Clemens Engelhardt ist Jurist und Professor. Der Rechtsanwalt ist für die Münchner Kanzlei Trustberg LLP Rechtsanwälte tätig. (Foto: privat)

Das Grundgesetz schützt den Bürger vor ungerechtfertigten Eingriffen in Grundrechte und dies trifft auch auf die Wirtschaft zu. Abwägungen über derart gravierende Grundrechtsbeschränkungen in die Hände der Exekutive, also der Verwaltung, zu legen, halte ich verfassungsrechtlich für höchst bedenklich; ungeachtet des verfolgten Zieles. Allein die angenommene Eilbedürftigkeit rechtfertigt dies nicht, denn hier kämen alternative Lösungen in Betracht. Besonders kritisch ist die Frage der finanziellen Entschädigung bei Schließung für die Wirtschaft.”
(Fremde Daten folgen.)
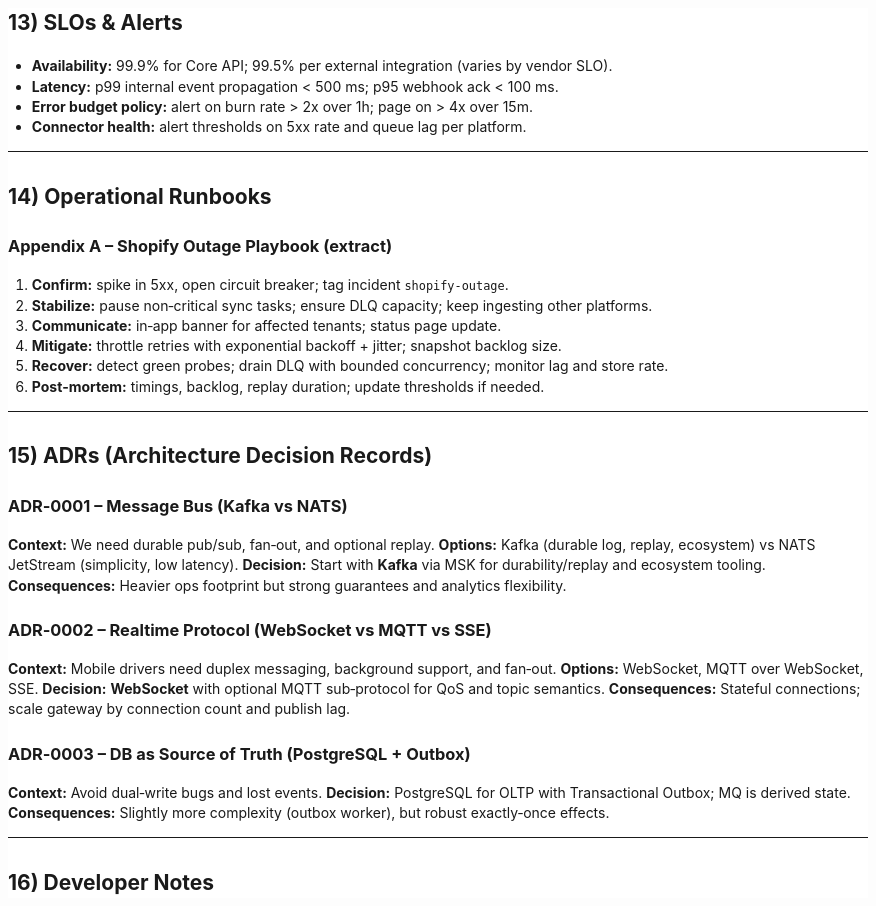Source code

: 
## 13) SLOs & Alerts

* **Availability:** 99.9% for Core API; 99.5% per external integration (varies by vendor SLO).
* **Latency:** p99 internal event propagation < 500 ms; p95 webhook ack < 100 ms.
* **Error budget policy:** alert on burn rate > 2x over 1h; page on > 4x over 15m.
* **Connector health:** alert thresholds on 5xx rate and queue lag per platform.

---

## 14) Operational Runbooks

### Appendix A – Shopify Outage Playbook (extract)

1. **Confirm:** spike in 5xx, open circuit breaker; tag incident `shopify-outage`.
2. **Stabilize:** pause non‑critical sync tasks; ensure DLQ capacity; keep ingesting other platforms.
3. **Communicate:** in‑app banner for affected tenants; status page update.
4. **Mitigate:** throttle retries with exponential backoff + jitter; snapshot backlog size.
5. **Recover:** detect green probes; drain DLQ with bounded concurrency; monitor lag and store rate.
6. **Post‑mortem:** timings, backlog, replay duration; update thresholds if needed.

---

## 15) ADRs (Architecture Decision Records)

### ADR‑0001 – Message Bus (Kafka vs NATS)

**Context:** We need durable pub/sub, fan‑out, and optional replay.
**Options:** Kafka (durable log, replay, ecosystem) vs NATS JetStream (simplicity, low latency).
**Decision:** Start with **Kafka** via MSK for durability/replay and ecosystem tooling.
**Consequences:** Heavier ops footprint but strong guarantees and analytics flexibility.

### ADR‑0002 – Realtime Protocol (WebSocket vs MQTT vs SSE)

**Context:** Mobile drivers need duplex messaging, background support, and fan‑out.
**Options:** WebSocket, MQTT over WebSocket, SSE.
**Decision:** **WebSocket** with optional MQTT sub‑protocol for QoS and topic semantics.
**Consequences:** Stateful connections; scale gateway by connection count and publish lag.

### ADR‑0003 – DB as Source of Truth (PostgreSQL + Outbox)

**Context:** Avoid dual‑write bugs and lost events.
**Decision:** PostgreSQL for OLTP with Transactional Outbox; MQ is derived state.
**Consequences:** Slightly more complexity (outbox worker), but robust exactly‑once effects.

---

## 16) Developer Notes
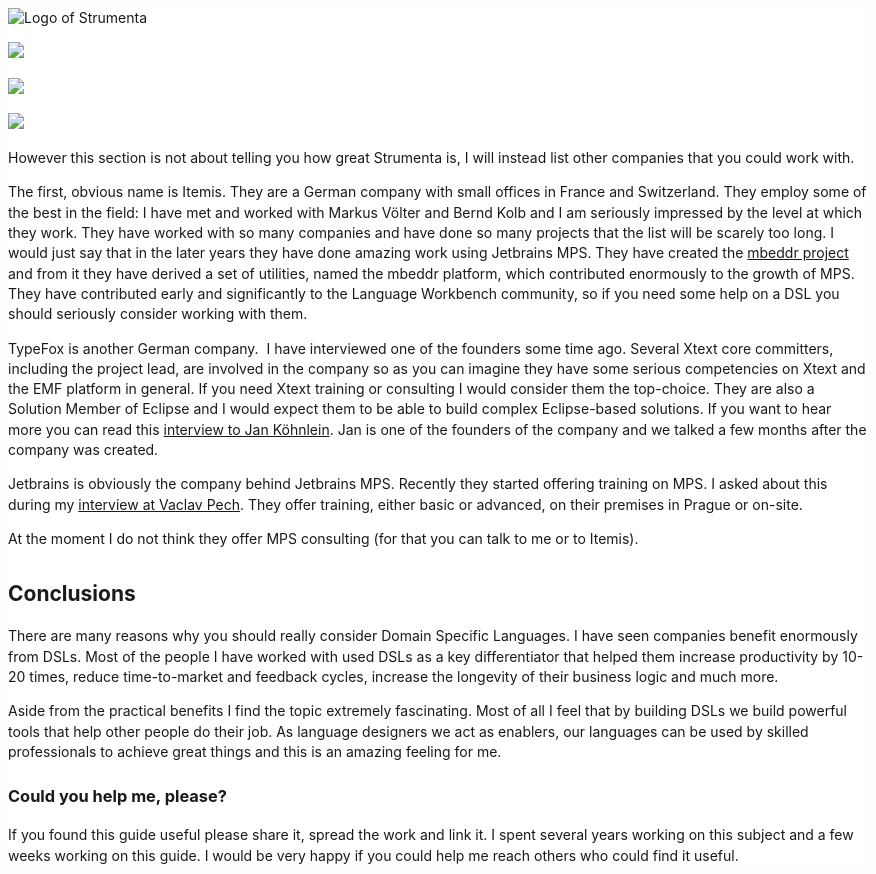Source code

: ![Logo of Strumenta](https://tomassetti.me/wp-content/uploads/2018/05/SRUMENTA-ESTESO-300x70.png)

![](https://tomassetti.me/wp-content/uploads/2017/02/Itemis_Logo.svg_-300x85.png)

![](https://tomassetti.me/wp-content/uploads/2017/02/typefox-logo-web-small-1.png)

![](https://tomassetti.me/wp-content/uploads/2017/02/JetBrains_Logo.svg_-300x113.png)

However this section is not about telling you how great Strumenta is, I will instead list other companies that you could work with.

The first, obvious name is Itemis. They are a German company with small offices in France and Switzerland. They employ some of the best in the field: I have met and worked with Markus Völter and Bernd Kolb and I am seriously impressed by the level at which they work. They have worked with so many companies and have done so many projects that the list will be scarely too long. I would just say that in the later years they have done amazing work using Jetbrains MPS. They have created the [mbeddr project](http://mbeddr.com/) and from it they have derived a set of utilities, named the mbeddr platform, which contributed enormously to the growth of MPS. They have contributed early and significantly to the Language Workbench community, so if you need some help on a DSL you should seriously consider working with them.

TypeFox is another German company.  I have interviewed one of the founders some time ago. Several Xtext core committers, including the project lead, are involved in the company so as you can imagine they have some serious competencies on Xtext and the EMF platform in general. If you need Xtext training or consulting I would consider them the top-choice. They are also a Solution Member of Eclipse and I would expect them to be able to build complex Eclipse-based solutions. If you want to hear more you can read this [interview to Jan Köhnlein](https://tomassetti.me/interview-to-jan-kohnlein-on-typefox-dsls-and-xtext/). Jan is one of the founders of the company and we talked a few months after the company was created.

Jetbrains is obviously the company behind Jetbrains MPS. Recently they started offering training on MPS. I asked about this during my [interview at Vaclav Pech](https://tomassetti.me/interview-to-vaclav-pech-on-jetbrains-mps-the-community-and-the-future/). They offer training, either basic or advanced, on their premises in Prague or on-site.

At the moment I do not think they offer MPS consulting (for that you can talk to me or to Itemis).

## Conclusions

There are many reasons why you should really consider Domain Specific Languages. I have seen companies benefit enormously from DSLs. Most of the people I have worked with used DSLs as a key differentiator that helped them increase productivity by 10-20 times, reduce time-to-market and feedback cycles, increase the longevity of their business logic and much more.

Aside from the practical benefits I find the topic extremely fascinating. Most of all I feel that by building DSLs we build powerful tools that help other people do their job. As language designers we act as enablers, our languages can be used by skilled professionals to achieve great things and this is an amazing feeling for me.

### Could you help me, please?

If you found this guide useful please share it, spread the work and link it. I spent several years working on this subject and a few weeks working on this guide. I would be very happy if you could help me reach others who could find it useful.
Deutscher Tourismusverband: “Völlig übereiltes Gesetzgebungsverfahren”

Auch der Deutsche Tourismusverband äußert sich. “Die Änderung des Infektionsschutzgesetzes ist kritikwürdig. Mit dem neuen Paragraphen 28a werden Maßnahmen wie Reise- und Beherbergungsverbote, Veranstaltungsverbote, Gastronomieschließungen, ja sogar Transportverbote gesetzlich als Schutzmaßnahmen im Pandemiefall festgeschrieben. Der Gesetzgeber versäumt es aber, diese Schutzmaßnahmen anhand von Kriterien abzustufen.”

Bei diesem “völlig übereilten Gesetzgebungsverfahren” sei nicht einmal ein Mindestmaß an parlamentarischen Gepflogenheiten eingehalten worden. Obwohl der Deutschlandtourismus zu den am stärksten betroffenen Branchen zähle, “wurde der Deutsche Tourismusverband nicht angehört.” Nicht einmal der Tourismusausschuss des Bundestages habe das Gesetz formal mitberaten, sondern wurde nur über eine gutachtliche Stellungnahme beteiligt. Der Deutschlandtourismus stehe nun de facto zum zweiten Mal komplett still. Jede Woche Stillstand koste 1,8 Milliarden Euro an Umsatzverlusten.